- EXERCISE
What lines in the material hold the string "TRIMÉTAL"? Return every one of them.

- MATERIAL FOR THE TASK
<<<<

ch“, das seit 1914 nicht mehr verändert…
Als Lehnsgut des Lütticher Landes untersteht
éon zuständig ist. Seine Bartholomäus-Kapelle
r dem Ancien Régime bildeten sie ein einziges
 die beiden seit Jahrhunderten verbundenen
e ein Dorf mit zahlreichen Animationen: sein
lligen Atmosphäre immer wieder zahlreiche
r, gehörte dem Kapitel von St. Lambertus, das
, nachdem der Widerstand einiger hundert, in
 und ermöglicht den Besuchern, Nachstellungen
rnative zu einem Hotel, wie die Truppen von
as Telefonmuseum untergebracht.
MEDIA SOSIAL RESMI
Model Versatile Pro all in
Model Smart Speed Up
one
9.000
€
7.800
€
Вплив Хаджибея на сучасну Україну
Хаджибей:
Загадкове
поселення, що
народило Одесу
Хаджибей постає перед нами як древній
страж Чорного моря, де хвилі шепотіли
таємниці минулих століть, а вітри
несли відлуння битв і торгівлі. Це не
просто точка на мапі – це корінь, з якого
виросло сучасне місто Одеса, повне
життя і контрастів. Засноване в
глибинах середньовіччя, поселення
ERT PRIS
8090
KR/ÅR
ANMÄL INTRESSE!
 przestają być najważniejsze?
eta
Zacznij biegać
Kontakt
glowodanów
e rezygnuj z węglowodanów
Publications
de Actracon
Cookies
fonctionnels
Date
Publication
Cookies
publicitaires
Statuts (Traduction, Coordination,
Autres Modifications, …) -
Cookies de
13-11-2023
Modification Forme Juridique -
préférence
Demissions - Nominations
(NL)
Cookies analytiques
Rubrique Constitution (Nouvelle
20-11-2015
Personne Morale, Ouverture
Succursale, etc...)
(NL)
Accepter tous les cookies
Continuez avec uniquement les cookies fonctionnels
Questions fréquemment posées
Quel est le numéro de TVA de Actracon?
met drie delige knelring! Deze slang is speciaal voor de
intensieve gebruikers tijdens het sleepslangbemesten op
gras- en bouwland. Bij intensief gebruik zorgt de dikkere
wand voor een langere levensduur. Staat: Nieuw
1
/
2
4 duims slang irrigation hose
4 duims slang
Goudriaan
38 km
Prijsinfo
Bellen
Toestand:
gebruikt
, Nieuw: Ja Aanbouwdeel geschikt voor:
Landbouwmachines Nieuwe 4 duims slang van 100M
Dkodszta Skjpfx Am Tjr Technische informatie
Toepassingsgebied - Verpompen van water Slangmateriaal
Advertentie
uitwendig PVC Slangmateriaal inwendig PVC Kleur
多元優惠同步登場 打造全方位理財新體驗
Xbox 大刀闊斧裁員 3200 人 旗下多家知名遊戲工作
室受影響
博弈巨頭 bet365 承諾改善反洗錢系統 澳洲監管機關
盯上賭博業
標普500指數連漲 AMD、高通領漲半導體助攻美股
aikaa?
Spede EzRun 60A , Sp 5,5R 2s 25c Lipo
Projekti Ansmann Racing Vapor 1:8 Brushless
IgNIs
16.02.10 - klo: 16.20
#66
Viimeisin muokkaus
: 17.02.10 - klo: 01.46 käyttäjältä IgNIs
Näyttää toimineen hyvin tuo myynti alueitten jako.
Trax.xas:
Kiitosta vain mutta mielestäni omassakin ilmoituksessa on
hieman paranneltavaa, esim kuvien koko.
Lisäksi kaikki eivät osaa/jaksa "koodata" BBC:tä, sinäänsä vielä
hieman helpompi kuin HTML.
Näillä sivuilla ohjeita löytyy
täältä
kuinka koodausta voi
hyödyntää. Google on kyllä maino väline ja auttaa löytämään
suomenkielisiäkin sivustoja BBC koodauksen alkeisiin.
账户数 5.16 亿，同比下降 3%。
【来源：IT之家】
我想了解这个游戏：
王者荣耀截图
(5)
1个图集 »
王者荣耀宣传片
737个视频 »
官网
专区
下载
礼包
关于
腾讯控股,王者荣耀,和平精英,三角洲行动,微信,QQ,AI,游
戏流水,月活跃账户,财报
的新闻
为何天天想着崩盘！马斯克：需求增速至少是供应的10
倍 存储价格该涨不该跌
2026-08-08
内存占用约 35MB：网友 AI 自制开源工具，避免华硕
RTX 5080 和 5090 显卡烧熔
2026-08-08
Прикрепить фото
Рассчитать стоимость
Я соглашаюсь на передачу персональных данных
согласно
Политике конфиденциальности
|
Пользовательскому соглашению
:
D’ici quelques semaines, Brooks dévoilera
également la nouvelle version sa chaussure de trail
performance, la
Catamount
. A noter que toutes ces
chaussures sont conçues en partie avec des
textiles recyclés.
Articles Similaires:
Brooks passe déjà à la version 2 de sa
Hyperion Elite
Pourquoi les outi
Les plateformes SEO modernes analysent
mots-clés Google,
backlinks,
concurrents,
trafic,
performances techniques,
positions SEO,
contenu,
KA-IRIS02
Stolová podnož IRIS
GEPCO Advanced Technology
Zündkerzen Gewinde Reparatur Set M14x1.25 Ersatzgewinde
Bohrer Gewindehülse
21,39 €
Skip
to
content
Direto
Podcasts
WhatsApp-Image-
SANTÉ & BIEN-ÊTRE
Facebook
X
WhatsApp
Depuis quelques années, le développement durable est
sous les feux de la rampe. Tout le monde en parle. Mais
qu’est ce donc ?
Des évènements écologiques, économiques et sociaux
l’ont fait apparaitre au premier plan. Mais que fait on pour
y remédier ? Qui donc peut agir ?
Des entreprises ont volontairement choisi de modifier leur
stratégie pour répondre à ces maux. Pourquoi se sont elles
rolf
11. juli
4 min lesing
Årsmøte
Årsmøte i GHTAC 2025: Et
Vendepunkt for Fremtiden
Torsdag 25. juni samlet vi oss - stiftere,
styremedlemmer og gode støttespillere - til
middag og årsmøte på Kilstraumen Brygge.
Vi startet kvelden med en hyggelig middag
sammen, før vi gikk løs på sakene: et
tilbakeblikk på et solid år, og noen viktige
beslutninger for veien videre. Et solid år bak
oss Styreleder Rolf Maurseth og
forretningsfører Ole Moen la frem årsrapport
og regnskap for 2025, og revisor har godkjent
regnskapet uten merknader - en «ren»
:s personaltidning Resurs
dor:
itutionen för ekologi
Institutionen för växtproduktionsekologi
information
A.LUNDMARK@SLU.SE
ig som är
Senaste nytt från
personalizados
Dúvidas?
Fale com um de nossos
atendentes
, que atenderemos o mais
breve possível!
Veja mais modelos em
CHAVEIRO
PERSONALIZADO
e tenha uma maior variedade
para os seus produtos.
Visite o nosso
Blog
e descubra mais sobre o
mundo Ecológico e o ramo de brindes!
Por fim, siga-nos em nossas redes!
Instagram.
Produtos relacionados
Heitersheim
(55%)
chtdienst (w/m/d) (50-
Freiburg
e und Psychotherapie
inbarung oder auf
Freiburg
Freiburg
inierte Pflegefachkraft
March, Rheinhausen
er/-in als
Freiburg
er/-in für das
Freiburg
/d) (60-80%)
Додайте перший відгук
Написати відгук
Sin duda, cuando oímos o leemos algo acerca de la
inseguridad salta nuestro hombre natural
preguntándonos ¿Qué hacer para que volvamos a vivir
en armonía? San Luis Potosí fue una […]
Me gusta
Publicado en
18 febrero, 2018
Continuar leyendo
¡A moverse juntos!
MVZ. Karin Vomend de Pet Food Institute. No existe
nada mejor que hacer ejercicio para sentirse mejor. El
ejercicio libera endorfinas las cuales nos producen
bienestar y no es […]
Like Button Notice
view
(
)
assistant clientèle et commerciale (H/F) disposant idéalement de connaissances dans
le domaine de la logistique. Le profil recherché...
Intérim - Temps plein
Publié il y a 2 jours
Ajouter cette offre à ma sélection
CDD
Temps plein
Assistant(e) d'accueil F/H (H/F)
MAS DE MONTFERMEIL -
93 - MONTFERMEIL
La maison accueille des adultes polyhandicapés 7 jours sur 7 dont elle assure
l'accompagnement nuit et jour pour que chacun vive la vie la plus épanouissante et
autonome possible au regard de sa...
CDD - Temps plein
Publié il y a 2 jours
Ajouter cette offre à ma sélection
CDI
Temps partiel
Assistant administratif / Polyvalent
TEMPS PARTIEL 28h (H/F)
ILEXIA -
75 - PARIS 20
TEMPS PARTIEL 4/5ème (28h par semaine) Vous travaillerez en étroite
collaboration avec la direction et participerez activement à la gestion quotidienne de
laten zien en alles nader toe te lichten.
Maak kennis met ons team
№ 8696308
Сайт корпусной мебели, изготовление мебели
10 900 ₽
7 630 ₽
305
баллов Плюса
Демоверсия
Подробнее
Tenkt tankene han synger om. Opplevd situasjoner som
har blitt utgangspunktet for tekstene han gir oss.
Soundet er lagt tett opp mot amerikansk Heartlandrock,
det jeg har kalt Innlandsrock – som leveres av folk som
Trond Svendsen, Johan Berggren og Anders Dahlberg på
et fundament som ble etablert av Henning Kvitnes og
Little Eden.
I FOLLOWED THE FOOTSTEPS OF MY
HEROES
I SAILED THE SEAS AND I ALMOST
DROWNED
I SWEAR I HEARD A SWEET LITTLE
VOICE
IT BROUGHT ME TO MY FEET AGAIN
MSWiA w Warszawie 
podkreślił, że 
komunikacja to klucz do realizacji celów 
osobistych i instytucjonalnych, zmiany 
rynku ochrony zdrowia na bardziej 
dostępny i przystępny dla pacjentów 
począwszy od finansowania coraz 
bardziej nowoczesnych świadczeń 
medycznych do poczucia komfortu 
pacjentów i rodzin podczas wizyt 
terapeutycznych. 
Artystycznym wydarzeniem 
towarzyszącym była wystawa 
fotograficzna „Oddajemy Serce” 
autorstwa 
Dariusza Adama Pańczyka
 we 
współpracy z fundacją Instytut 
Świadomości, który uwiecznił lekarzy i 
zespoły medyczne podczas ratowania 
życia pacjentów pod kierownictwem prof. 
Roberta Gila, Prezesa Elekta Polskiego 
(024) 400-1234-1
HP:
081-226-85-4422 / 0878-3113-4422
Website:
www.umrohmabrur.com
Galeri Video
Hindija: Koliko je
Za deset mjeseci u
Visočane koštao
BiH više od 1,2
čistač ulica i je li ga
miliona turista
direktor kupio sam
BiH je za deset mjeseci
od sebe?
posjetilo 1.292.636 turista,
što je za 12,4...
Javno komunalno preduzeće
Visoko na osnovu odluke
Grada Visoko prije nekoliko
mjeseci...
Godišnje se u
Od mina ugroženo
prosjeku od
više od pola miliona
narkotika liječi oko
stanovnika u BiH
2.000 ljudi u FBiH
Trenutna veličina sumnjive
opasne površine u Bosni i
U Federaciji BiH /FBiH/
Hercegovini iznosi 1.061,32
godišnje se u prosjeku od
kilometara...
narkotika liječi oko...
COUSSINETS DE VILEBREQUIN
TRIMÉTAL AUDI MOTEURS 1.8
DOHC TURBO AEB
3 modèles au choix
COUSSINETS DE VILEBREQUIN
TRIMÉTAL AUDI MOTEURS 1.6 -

>>>>

- WRITTEN REPLY
TRIMÉTAL AUDI MOTEURS 1.8
TRIMÉTAL AUDI MOTEURS 1.6 -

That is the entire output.